I think acidosis is an ‘undervalued’ issue in chronic kidney disease (CKD) and renal failure – in part because its effects are commonly subtle and do not cause ‘obvious’ symptoms and in part because it kind of falls last in line for treatment with the other aspects: anaemia and iron management, control of blood pressure (hypertension), lowering of lipid (blood fat) levels, correction of calcium and phosphate imbalance, parathyroid hormone (PTH) suppression with vitamin D and/or calcium mimicking agents like cinacalcet, the management of the accelerated cardiovascular complications of CKD and a host of other seemingly – or in reality - more ‘pressing’ issues.
By the time all those (seemingly) more urgent issues are treated – and the poor patient is already swallowing dozens of pills a day – the treatment of acidosis just seems one step too many, or one additional step too hard.
That is NOT to say that that is a correct approach – just a practical and pragmatic one … especially considering that the only effective means of reversing acidosis (other than by good dialysis) is by using agents like sodium bicarbonate (NaHCO3) = mothers baking soda - but in capsular form. You will understand why NaHCO3 is packed into capsules if ever you tried to swallow a neat spoonful of baking soda!
But … note the word ‘sodium’ or, using kitchen-talk, ‘soda’.
NaHCO3 enforces a sodium load. A sodium load is counterproductive for patients already struggling with the control of their blood pressure, or who have left ventricular (LV) failure or LV overload states (= most patients), or for those who are struggling to control thirst and inter-dialytic weight gain from fluid overload.
For these patients (and it IS the majority), adding yet more sodium to chase and reverse what many think the lesser evil – the effect of chronic acidosis on the metabolism of bone – can be one straw too many.
For those where volume is not an issue (some), or where blood pressure is easily controlled or not an issue (a few), or where the LV is still strong and unthickened by LV hypertrophy … for those, the treatment of any identified acidosis with NaHCO3 is a welcome luxury – and should be embraced.
Why?
Well … acidosis is NOT as innocent an issue as some would hope it to be.
The proper terms for the acidosis of CKD is metabolic acidosis and it occurs when the body is either producing too much acid … as can occur with diabetes when it goes haywire and out-of-control and a state called ketoacidosis occurs; when excess lactic acid is made (eg; in long distance runners, or with certain medications taken either as prescribed (eg: metformin in CKD4-5), or by overdosing with substances like salicylates; or when the kidneys are not removing enough acid from the body – as occurs in advanced CKD.

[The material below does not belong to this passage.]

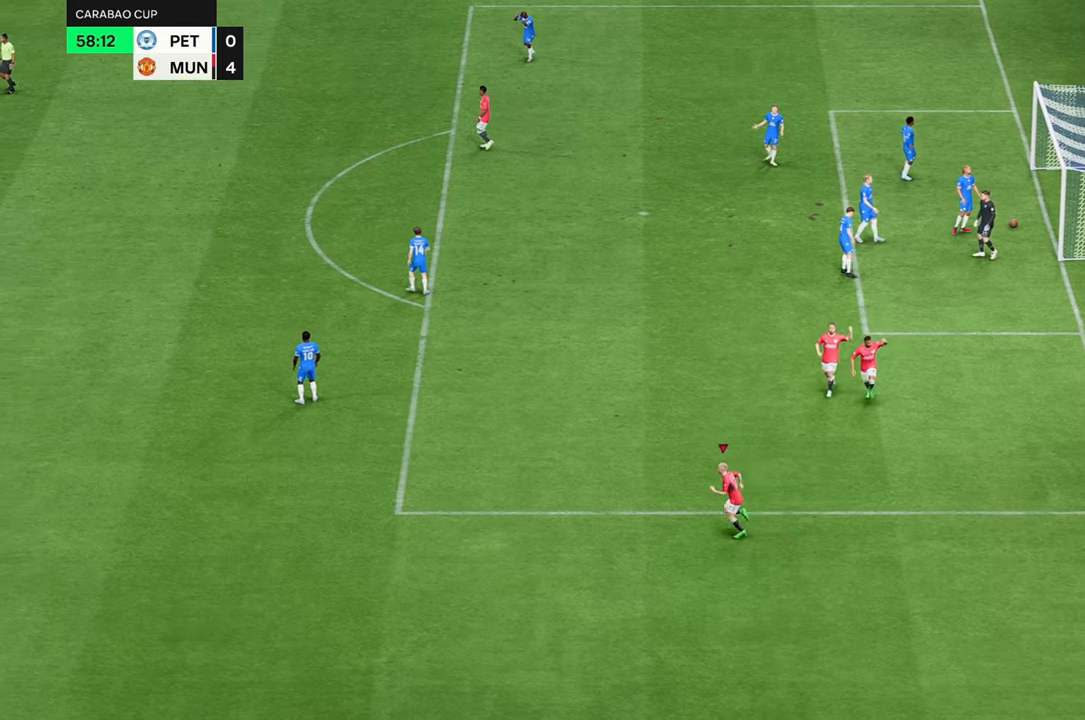
{"dt_ms": 500, "buttons": [], "left_stick": "left", "right_stick": "center", "events": [[33, "left_stick", "up-left"], [283, "left_stick", "left"]]}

Acidosis is probably more of an issue for patients with CKD than for dialysis patients for GOOD dialysis corrects acidosis well and removes (or buffers) excess acids efficiently. In simple terms, buffering means neutralizing: add alkali to acid and the two cancel each other out, trending to a neutral pH (or a neutral acid:base balance). Note: bad dialysis does not achieve this adequately!
The chronic, persistent, but usually low-grade acidosis that accompanies CKD subtly alters the composition of bone. This is perhaps most evident in children with CKD where the bone is still growing, lengthening and strengthening: perhaps it is in children, especially, that reversal of acidosis should take a more primary place in the treatment matrix.
Chronic metabolic acidosis changes the ionic composition of bone, reducing bone concentrations of apatite, sodium, and potassium. The genes that encourage osteoblast (bone-forming) activity are suppressed while, conversely, osteoclast (bone-reabsorbing) activity is increased. Further, growth hormone, a hormone that helps to encourage bone growth and guides its ordered structure, is also suppressed.
At the end of the day, if acidosis is present and there is room to treat it - sodium loading in mind – then it should be treated.
Shaymon … if you blood pressure is good, your heart healthy, and your volume state manageable yet a chronic metabolic acidotic state has been identified, your physician is on the ball, on the money, and on track.
I agree with him – treat! Sadly, though, such a step is not easily do-able for the majority of patients. You seem, possibly, to be among the lucky few where NaHCO3 can be added in … and to your benefit … as long as volume, BP and other down-sides to NaHCO3 treatment don’t flare their nostrils at you.
Finally, re your question … ‘patchy’ or ‘widespread’?
The effects of a chronic metabolic acidosis are widespread - affecting all bone. The effects of PTH bone disease are not always so. This is a key difference between the two major bone-centric complications of CKD. But again: metabolic acidosis affects all bone.
I hope that this has helped to answer some of your questions.